More touchingly, Navalny posted a photo of himself with his wife Yulia on Valentine’s Day, his last post on Telegram.
“Baby, everything is like in a song with you: between us there are cities, the take-off lights of airfields, blue snowstorms and thousands of kilometers,” he wrote. “But I feel that you are near every second, and I love you more and more.”
Navalny’s death comes as Putin, who has been in power since New Year’s Eve 1999, heads for a fifth term in office. The March presidential election will be an act of political theater: Boris Nadezhdin, the sole candidate opposed to Putin’s war on Ukraine, has been barred from running, and the vote will send a message to Russians and to the world: The Russian people are behind Putin, and behind the war on Ukraine. There is no room for giving air to Navalny on state media in the run-up to the election carnival.

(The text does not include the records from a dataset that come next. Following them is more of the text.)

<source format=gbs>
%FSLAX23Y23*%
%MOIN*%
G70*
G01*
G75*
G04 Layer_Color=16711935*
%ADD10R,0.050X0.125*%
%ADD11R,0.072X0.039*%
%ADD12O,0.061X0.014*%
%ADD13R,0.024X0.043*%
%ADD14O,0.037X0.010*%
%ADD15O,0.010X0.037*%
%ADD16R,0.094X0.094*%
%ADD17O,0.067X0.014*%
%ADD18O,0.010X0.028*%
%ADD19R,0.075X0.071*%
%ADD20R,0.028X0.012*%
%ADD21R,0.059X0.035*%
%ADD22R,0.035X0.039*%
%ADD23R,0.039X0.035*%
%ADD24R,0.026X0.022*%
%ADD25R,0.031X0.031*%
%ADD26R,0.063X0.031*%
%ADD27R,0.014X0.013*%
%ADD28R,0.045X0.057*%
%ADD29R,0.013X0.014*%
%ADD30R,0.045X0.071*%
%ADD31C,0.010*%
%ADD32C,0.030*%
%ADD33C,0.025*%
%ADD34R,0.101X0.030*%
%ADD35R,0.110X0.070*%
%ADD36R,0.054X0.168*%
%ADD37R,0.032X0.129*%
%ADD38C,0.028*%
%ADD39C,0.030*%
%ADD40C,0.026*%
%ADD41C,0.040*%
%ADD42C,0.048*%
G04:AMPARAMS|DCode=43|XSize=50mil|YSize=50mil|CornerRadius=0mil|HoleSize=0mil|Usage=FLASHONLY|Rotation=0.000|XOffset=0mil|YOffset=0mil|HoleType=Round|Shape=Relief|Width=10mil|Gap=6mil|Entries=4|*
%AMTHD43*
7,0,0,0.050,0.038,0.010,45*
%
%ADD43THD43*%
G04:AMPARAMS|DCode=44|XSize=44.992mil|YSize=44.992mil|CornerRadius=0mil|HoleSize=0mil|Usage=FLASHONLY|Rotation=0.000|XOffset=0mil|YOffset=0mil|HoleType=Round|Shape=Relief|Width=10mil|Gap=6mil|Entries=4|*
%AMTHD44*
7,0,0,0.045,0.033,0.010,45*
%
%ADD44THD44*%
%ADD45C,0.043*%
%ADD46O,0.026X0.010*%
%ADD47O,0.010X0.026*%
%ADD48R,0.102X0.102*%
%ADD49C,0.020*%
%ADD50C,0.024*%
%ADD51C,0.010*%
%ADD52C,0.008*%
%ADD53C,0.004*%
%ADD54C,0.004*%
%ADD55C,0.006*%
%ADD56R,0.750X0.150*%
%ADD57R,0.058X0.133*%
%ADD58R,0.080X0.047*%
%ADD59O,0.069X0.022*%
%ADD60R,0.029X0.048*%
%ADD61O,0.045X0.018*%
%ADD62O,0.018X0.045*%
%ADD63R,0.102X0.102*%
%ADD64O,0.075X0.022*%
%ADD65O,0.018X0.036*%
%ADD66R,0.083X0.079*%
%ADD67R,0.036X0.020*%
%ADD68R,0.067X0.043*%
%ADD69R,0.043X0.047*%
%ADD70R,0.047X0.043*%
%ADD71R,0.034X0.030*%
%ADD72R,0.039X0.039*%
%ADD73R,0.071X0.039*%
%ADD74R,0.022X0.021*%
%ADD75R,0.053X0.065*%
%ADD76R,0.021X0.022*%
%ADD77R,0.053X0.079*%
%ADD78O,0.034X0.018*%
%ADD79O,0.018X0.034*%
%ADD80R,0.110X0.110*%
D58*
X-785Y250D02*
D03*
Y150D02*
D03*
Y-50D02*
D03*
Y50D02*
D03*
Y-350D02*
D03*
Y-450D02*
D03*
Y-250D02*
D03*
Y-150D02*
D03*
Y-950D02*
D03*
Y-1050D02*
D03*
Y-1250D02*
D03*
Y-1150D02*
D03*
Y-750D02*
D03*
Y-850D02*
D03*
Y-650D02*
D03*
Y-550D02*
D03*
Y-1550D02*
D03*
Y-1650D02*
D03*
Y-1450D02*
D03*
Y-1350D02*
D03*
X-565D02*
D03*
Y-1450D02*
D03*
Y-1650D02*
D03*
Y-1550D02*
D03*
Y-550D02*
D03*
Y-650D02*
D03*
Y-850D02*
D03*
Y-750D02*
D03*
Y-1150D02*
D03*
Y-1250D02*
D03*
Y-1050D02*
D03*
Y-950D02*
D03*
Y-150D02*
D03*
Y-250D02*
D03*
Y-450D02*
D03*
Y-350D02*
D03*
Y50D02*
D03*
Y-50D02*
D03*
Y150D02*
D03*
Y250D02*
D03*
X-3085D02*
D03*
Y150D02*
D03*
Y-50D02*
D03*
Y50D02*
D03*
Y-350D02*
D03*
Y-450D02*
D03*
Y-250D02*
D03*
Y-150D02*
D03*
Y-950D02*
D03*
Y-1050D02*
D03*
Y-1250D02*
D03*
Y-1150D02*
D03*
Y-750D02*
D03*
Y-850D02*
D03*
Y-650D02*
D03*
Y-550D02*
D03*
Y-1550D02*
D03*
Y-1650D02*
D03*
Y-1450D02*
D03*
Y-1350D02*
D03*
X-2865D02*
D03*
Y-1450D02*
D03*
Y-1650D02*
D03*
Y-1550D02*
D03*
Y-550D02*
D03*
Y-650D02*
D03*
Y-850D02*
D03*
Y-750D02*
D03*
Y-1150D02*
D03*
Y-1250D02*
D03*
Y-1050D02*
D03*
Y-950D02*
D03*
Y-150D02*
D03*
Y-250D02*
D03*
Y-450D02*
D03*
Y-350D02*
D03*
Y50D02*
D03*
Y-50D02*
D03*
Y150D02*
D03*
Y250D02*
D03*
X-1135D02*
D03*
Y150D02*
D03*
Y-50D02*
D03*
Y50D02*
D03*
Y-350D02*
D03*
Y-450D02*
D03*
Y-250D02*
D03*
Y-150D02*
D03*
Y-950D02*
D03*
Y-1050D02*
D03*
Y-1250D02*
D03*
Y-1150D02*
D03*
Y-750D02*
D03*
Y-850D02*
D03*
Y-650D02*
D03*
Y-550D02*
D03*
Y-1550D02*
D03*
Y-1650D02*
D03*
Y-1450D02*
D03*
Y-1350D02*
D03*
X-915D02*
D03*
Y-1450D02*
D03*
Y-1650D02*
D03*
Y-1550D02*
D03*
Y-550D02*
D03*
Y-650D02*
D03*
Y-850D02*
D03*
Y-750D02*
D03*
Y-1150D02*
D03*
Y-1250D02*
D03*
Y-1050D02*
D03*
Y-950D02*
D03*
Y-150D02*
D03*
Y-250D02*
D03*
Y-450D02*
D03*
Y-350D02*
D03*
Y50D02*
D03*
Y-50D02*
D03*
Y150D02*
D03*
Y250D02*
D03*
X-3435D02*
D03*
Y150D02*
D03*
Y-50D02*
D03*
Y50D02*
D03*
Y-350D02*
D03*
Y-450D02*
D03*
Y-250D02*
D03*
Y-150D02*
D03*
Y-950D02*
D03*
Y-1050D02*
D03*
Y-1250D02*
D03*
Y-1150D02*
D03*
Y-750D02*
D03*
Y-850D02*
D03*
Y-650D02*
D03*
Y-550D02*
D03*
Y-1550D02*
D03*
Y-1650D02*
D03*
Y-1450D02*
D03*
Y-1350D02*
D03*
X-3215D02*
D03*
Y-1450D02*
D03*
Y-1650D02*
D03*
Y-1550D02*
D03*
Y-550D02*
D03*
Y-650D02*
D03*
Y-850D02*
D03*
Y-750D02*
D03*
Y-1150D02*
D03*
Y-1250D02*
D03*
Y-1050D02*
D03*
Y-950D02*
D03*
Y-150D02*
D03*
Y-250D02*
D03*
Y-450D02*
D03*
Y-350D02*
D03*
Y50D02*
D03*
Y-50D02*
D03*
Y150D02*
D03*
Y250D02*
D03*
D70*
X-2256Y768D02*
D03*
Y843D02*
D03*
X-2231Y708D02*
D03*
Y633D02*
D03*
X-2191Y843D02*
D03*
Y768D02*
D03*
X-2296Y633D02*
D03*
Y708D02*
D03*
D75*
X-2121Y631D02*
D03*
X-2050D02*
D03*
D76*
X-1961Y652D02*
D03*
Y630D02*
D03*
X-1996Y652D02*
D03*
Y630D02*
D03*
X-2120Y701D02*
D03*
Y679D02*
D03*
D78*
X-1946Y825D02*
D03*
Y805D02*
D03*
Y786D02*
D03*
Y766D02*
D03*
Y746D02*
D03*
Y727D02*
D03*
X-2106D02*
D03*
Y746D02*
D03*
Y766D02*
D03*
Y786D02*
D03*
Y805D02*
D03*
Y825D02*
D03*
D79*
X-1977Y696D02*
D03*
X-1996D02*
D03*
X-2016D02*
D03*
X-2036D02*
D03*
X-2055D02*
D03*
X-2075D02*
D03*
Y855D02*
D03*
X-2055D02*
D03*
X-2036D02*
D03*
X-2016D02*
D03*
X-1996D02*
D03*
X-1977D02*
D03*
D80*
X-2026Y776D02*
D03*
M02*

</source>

The opposition leader’s death also marks the end of an era for Russia. Navalny had emerged as the most prominent leader of the Russian opposition following the assassination of outspoken Putin critic Boris Nemtsov in 2015, in plain view of the Kremlin. That killing also shook Russian society profoundly, but it was a very different time. At the time of his murder, Nemtsov and his team were investigating the deployment of Russian troops to the Donbas region of eastern Ukraine, something the Russian government officially denied.
Now that war is in the open, following the full-scale invasion of Ukraine in February 2022. And Russia has introduced draconian new laws that make it illegal to criticize the military. The massive anti-corruption protests that Navalny once managed to mobilize before the invasion now seem unlikely to reprise in Putin’s lifetime. The investigative articles and videos Navalny and his team once published online – reaching millions of Russians – face ever-more stifling digital censorship.

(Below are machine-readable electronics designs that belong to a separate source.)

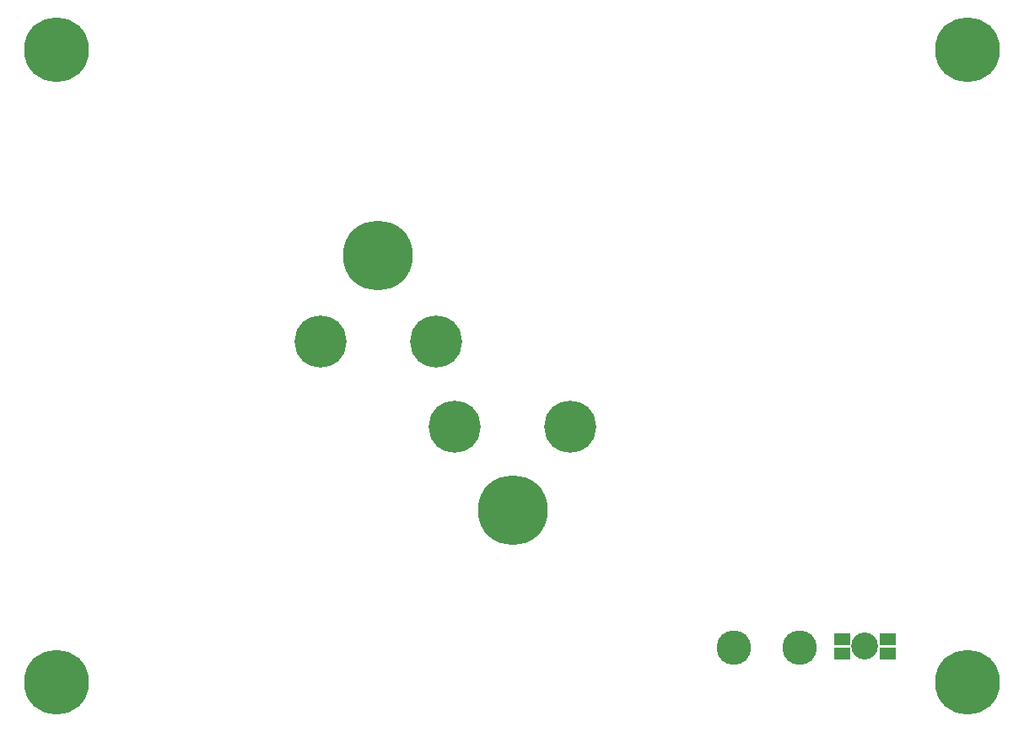
<source format=gts>
G04 start of page 8 for group -4063 idx -4063 *
G04 Title: (unknown), componentmask *
G04 Creator: pcb 20110918 *
G04 CreationDate: Mon Dec 23 20:18:39 2013 UTC *
G04 For: fosse *
G04 Format: Gerber/RS-274X *
G04 PCB-Dimensions: 550000 350000 *
G04 PCB-Coordinate-Origin: lower left *
%MOIN*%
%FSLAX25Y25*%
%LNTOPMASK*%
%ADD65R,0.0472X0.0472*%
%ADD64R,0.0473X0.0473*%
%ADD63C,0.2760*%
%ADD62C,0.2060*%
%ADD61C,0.2560*%
%ADD60C,0.1062*%
%ADD59C,0.1360*%
G54D59*X327110Y52090D03*
X353110D03*
G54D60*X379000Y52500D03*
G54D61*X419610Y288340D03*
Y38340D03*
G54D62*X262410Y139240D03*
G54D63*X239910Y106240D03*
X186500Y207000D03*
D03*
D03*
G54D62*X209350Y173000D03*
X216910Y139240D03*
X163850Y173000D03*
G54D61*X59610Y288340D03*
Y38340D03*
G54D64*X387070Y49548D02*X388646D01*
G54D65*X387070Y55453D02*X388646D01*
G54D64*X369354Y49548D02*X370928D01*
G54D65*X369354Y55453D02*X370929D01*
M02*

</source>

The Kremlin’s response to the death of Navalny, then, will be telling. Putin famously refused to utter Navalny’s name, hinting at the deep unease about the legitimacy Navalny commanded as opposition leader.
Asked in a 2017 press conference about why his government was afraid of competition from Navalny, Putin again refused to utter Navalny’s name, dancing around the matter by referring to “the figures you mentioned” and “those you named.” And he made it clear that he saw Russia’s democratic opposition as an existential threat. In his warped retelling, Putin said Navalny was the equivalent of former Georgian President Mikheil Saakashvili – or the equivalent of Ukrainians who rallied in Kyiv’s Maidan Square to oppose Ukraine’s pro-Russian president, who fled the country in early 2014.
“About the figures you mentioned,” he said. “A question about Ukraine was already asked. Do you want dozens of people like Saakashvili running around here? Those you named are a Russian version of Saakashvilis. Do you want such Saakashvilis to destabilise your country? Do you want us to live from one Maidan to the next? To survive attempted coups? We have been through this already. Do you want all this to return?”